I will be wearing face paint with a face mask over it. This is to prevent the video cameras from making a positive ID when I make a huge withdrawal from the bank in order to cover the costs of duck hunting nowdays.
R


----------



## Crow (Sep 15, 2007)

Make and use a gear checklist on all your hunts. It helps so you don't forget anything. Had a guy forget his shotgun one time. 

My blind bag contains:
Small first aid kit.
Rolaids
Asprin
Hunting regs
Gloves waterproof and cotton
Facemask
Choke tool
Shells
Calls
Leatherman tool
Small radio (if football game is on and I'm hunting alone)
Cell phone
Snacks
Camera


----------



## Westernhunter (Sep 16, 2007)

Always put your shotgun in the same case. 12ga. 20ga. 10ga. Etc. ask me why.


----------



## outdoorser (Jan 14, 2013)

Why


----------



## Fowlmouth (Oct 4, 2008)

Westernhunter said:


> Always put your shotgun in the same case. 12ga. 20ga. 10ga. Etc. ask me why.

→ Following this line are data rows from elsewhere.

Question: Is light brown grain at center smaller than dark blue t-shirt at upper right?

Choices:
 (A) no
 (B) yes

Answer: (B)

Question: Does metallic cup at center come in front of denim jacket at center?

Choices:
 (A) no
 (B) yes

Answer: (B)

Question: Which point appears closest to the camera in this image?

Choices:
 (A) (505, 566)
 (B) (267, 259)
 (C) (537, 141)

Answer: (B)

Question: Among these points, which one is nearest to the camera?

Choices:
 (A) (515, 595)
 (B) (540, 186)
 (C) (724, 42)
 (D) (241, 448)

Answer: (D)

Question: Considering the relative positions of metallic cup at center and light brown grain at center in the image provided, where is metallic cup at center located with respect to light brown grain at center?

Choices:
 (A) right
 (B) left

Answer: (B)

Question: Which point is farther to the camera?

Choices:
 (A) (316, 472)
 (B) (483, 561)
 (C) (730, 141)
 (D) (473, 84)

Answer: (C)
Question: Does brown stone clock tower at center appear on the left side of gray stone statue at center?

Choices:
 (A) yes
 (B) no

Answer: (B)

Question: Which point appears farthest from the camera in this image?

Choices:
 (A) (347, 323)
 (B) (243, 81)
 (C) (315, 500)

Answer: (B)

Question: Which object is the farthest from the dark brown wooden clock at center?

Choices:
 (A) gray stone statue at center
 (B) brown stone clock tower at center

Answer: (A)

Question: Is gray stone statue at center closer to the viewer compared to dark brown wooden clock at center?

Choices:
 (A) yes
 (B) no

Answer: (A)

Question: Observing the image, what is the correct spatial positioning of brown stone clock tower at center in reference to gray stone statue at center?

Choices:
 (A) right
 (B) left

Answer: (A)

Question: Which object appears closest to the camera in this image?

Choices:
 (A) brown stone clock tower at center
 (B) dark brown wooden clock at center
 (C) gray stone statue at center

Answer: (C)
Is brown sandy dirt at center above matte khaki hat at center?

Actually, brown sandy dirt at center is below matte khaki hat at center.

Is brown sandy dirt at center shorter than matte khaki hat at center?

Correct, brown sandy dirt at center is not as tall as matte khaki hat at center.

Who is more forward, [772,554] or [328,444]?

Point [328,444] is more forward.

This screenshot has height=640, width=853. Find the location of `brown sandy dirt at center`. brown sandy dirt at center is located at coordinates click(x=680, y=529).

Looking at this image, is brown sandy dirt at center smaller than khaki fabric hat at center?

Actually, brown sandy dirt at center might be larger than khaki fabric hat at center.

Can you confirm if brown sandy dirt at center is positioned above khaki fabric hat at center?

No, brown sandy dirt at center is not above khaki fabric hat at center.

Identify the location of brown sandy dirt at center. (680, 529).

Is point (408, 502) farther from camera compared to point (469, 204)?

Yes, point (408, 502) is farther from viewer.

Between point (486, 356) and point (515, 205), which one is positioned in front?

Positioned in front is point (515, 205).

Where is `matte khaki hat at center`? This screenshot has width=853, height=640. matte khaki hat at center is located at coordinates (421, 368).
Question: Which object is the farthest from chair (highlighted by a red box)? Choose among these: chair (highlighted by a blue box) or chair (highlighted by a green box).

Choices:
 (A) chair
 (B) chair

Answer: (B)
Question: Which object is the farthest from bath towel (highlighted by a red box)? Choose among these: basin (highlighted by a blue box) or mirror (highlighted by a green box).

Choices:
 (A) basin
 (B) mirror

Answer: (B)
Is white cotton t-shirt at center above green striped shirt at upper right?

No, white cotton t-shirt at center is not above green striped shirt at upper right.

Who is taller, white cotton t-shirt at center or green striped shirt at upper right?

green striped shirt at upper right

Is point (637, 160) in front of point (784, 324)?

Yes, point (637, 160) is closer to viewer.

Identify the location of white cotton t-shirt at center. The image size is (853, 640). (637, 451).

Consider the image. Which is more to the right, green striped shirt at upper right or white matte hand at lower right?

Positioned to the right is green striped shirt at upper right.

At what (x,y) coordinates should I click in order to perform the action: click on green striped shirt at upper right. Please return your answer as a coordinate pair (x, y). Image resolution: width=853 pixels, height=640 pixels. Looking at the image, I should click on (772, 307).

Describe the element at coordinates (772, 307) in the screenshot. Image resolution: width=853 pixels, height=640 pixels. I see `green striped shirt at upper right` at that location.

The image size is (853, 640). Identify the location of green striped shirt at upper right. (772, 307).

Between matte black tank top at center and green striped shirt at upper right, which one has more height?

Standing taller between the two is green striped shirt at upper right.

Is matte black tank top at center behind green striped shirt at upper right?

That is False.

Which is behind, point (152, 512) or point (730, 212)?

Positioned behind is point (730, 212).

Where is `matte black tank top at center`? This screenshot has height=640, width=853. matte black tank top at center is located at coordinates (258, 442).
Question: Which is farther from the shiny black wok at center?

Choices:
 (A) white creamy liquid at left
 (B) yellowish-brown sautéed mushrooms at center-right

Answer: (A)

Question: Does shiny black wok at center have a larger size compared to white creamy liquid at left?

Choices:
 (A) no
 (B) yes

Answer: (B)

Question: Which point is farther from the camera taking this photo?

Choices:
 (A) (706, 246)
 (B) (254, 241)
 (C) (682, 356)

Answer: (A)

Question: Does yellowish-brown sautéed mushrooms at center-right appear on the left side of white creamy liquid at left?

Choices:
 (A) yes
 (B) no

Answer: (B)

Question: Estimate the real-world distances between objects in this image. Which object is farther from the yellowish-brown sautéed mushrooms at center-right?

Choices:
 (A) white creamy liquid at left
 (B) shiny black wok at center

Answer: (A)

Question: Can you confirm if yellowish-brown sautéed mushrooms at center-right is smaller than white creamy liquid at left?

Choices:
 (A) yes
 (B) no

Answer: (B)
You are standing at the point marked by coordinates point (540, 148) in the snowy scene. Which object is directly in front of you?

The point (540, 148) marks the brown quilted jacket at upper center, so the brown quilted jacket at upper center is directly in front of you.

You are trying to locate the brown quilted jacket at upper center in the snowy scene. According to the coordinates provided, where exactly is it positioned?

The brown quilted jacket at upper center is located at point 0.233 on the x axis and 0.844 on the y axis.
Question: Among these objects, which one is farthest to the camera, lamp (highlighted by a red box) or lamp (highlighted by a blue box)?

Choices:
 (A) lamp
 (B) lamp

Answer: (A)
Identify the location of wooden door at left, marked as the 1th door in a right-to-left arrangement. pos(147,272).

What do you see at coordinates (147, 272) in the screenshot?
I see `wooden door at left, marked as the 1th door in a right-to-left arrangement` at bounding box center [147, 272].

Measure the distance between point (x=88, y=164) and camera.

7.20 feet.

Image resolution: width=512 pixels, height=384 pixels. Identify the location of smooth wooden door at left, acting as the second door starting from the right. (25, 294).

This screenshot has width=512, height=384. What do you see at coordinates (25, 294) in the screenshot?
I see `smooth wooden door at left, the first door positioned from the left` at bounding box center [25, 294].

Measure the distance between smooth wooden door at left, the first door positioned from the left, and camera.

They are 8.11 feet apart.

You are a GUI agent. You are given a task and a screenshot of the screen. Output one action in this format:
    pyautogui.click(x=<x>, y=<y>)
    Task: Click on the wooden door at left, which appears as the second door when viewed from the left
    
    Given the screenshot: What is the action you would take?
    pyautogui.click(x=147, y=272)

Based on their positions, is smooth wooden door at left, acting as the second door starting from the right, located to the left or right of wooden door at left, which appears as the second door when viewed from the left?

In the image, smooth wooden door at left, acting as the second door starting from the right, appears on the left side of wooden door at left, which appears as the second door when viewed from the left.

Been there, done that.:shock: I know why.


----------



## Westernhunter (Sep 16, 2007)

outdoorser said:


> Why


I had this nice camo case that I liked to use and I got to the marsh and put on the waders loaded up the dekes and grabbed the gun case. Unzipped it and..... 10ga. Shotgun! I had no 10ga. Shells. All 12ga. Now I never put a different gun in a case. Each gun has its own.


----------